### Required action
Please transcribe all of the entries exactly, leaving out any images.

### Data shown
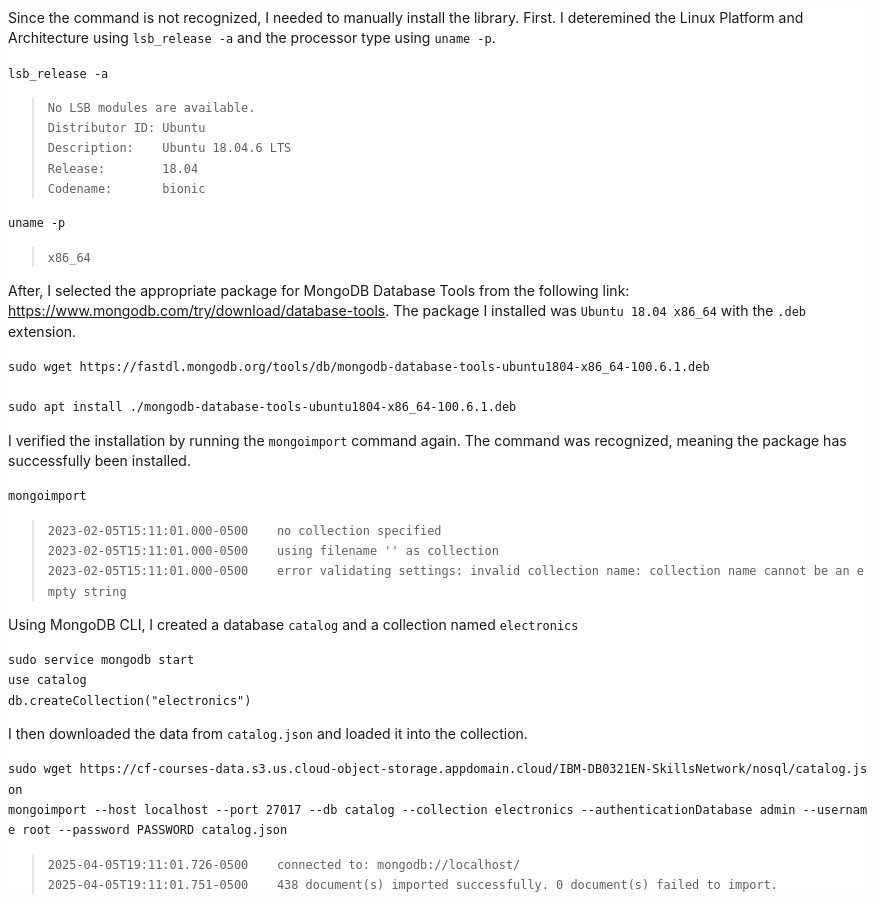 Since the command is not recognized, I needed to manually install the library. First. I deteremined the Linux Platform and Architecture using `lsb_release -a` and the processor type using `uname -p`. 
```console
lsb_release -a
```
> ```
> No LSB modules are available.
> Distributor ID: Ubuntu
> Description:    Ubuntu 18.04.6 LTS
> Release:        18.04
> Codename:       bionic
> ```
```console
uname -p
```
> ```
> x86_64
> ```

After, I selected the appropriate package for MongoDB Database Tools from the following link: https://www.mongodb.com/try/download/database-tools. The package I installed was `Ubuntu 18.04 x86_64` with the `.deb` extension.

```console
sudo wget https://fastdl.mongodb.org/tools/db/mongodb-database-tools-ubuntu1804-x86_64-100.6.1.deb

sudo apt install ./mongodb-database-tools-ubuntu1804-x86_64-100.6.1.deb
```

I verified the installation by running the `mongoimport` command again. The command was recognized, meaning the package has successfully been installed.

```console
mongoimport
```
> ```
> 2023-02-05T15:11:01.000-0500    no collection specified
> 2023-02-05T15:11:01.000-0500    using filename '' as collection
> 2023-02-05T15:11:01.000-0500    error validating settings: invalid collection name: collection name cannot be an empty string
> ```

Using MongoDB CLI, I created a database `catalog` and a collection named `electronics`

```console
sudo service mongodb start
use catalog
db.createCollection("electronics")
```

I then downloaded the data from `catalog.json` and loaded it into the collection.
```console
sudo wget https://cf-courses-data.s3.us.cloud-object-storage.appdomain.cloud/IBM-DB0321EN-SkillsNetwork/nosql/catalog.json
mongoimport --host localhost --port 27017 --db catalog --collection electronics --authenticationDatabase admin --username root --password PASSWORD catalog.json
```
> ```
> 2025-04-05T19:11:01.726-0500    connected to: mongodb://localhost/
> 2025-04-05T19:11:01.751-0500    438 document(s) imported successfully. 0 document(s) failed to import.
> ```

### Answer section
 Since the command is not recognized, I needed to manually install the library. First. I deteremined the Linux Platform and Architecture using `lsb_release -a` and the processor type using `uname -p`. 
```console
lsb_release -a
```
> ```
> No LSB modules are available.
> Distributor ID: Ubuntu
> Description:    Ubuntu 18.04.6 LTS
> Release:        18.04
> Codename:       bionic
> ```
```console
uname -p
```
> ```
> x86_64
> ```

After, I selected the appropriate package for MongoDB Database Tools from the following link: https://www.mongodb.com/try/download/database-tools. The package I installed was `Ubuntu 18.04 x86_64` with the `.deb` extension.

```console
sudo wget https://fastdl.mongodb.org/tools/db/mongodb-database-tools-ubuntu1804-x86_64-100.6.1.deb

sudo apt install ./mongodb-database-tools-ubuntu1804-x86_64-100.6.1.deb
```

I verified the installation by running the `mongoimport` command again. The command was recognized, meaning the package has successfully been installed.

```console
mongoimport
```
> ```
> 2023-02-05T15:11:01.000-0500    no collection specified
> 2023-02-05T15:11:01.000-0500    using filename '' as collection
> 2023-02-05T15:11:01.000-0500    error validating settings: invalid collection name: collection name cannot be an empty string
> ```

Using MongoDB CLI, I created a database `catalog` and a collection named `electronics`

```console
sudo service mongodb start
use catalog
db.createCollection("electronics")
```

I then downloaded the data from `catalog.json` and loaded it into the collection.
```console
sudo wget https://cf-courses-data.s3.us.cloud-object-storage.appdomain.cloud/IBM-DB0321EN-SkillsNetwork/nosql/catalog.json
mongoimport --host localhost --port 27017 --db catalog --collection electronics --authenticationDatabase admin --username root --password PASSWORD catalog.json
```
> ```
> 2025-04-05T19:11:01.726-0500    connected to: mongodb://localhost/
> 2025-04-05T19:11:01.751-0500    438 document(s) imported successfully. 0 document(s) failed to import.
> ```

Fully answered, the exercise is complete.